Start of PASSAGE TO READ

For what it's worth, or "FWIW" for the under-30 set, Lisa is making another attempt at a Badwater DOUBLE. That's right--she will be doing two consecutive crossings of the 135-mile course--once on her own and once during the race itself. Astounding, any way you look at it. But those of you who know Lisa know that this is a woman who has achieved many remarkable things in her life, and something like the Badwater double is easily within her grasp. How can I be so sure? She did it LAST YEAR!

I thank you again for your support and plead with you to visit my friends at Soles4Souls to see how you can make a difference in our world. If you're wondering how to best support my effort at Badwater, visit Soles4Souls! Send a pair (or ten!) of new or gently used adult or children's shoes, or better yet, make a cash donation to help Soles4Souls make a huge impact on the lives of people who need our help.

Monday, July 16, 2007

6 Days

6 Days until my dance with the destiny of the desert.

Details are falling nicely into place. I'm thankful that I didn't leave too much planning until the last minute. I put my newfound sewing machine (thanks, Nancy) skills to the test last night and fashioned a desert hat. I had an OR desert hat, but wanted white. I simply added a neck/face shield that I cut from an old Coolmax singlet. I think it came out pretty well.

I've noticed that my body is craving a lot of rest right now, which seems a bit odd for me since I'm smack dab in the middle of my taper. It might be related to our kitchen remodel (did two hard days labor of demolition on Thursday and Friday)...a training regimen that I would not highly endorse for endurance athletes--that is, unless you want some really good heat training.

And speaking of heat training, mine is progressing well. Nightly visits to the sauna (160 to 175 degrees) have done wonders for my temperature regulation. I've taken to wearing sweatshirts on most days when short-sleeve t-shirts are de rigueur. My complaints to Mrs. Desert Fish about the meat cooler environment that we've been living in have been heeded...she reminded me yesterday that she turned off the A/C at night to give me some relief. Thank heavens--I thought that icicles were going to start forming on the ceilings of our house.

I've had many questions about the race itself, so I'd direct you all again to the links on the right side of this page, particularly THIS ONE, which gives a number of bullet points about Badwater.

Media hits and interest are continuing to rise. In addition to the CBS news piece that I'll film this week, the Oregonian has informed me of their intent to run a feature story on my race prep. Anything to help Soles4Souls!

End of PASSAGE TO READ
Start of SUPPLIED DATA

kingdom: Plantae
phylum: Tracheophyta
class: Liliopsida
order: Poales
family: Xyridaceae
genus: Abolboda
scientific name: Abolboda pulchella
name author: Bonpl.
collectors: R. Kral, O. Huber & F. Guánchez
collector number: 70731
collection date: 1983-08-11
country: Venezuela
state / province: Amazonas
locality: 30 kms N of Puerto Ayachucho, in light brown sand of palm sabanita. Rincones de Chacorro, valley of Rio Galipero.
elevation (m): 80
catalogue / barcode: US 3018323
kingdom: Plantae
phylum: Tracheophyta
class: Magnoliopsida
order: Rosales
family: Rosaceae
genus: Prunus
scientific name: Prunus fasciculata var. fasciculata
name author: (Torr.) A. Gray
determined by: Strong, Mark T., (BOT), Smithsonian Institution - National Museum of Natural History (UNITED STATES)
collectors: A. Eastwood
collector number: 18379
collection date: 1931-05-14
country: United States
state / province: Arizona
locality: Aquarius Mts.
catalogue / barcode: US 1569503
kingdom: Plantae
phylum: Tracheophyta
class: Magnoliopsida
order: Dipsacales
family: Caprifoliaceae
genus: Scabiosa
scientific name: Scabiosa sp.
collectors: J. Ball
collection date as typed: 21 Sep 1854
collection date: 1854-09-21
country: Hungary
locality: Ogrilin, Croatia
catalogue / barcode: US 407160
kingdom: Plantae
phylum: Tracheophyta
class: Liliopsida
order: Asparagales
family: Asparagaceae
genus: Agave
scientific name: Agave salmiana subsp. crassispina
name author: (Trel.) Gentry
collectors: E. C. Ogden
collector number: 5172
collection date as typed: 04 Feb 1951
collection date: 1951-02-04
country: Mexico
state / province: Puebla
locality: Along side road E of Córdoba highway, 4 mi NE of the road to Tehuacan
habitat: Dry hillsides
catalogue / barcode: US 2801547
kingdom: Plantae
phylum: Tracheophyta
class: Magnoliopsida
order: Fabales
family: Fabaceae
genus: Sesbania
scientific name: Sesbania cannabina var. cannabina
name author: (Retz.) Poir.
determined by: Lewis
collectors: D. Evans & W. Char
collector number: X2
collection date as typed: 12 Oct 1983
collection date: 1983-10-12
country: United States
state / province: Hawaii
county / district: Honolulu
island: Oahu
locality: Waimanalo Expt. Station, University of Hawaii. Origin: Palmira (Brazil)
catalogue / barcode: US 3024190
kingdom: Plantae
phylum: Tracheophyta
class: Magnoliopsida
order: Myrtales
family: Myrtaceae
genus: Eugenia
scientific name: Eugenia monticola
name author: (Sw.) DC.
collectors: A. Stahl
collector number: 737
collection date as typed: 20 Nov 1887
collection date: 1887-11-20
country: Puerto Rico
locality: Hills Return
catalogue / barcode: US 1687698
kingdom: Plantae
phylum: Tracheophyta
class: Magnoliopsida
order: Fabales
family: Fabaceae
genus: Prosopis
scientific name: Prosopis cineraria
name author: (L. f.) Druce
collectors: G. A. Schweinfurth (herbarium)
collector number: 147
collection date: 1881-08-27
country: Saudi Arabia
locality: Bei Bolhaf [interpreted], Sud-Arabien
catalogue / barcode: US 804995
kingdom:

End of SUPPLIED DATA

WHAT IS NEEDED — Reproduce the passage of the Badwater race blog post above from "6 Days until" up to and including "out pretty well.", word for word.

ANSWER BOX —
6 Days until my dance with the destiny of the desert.

Details are falling nicely into place. I'm thankful that I didn't leave too much planning until the last minute. I put my newfound sewing machine (thanks, Nancy) skills to the test last night and fashioned a desert hat. I had an OR desert hat, but wanted white. I simply added a neck/face shield that I cut from an old Coolmax singlet. I think it came out pretty well.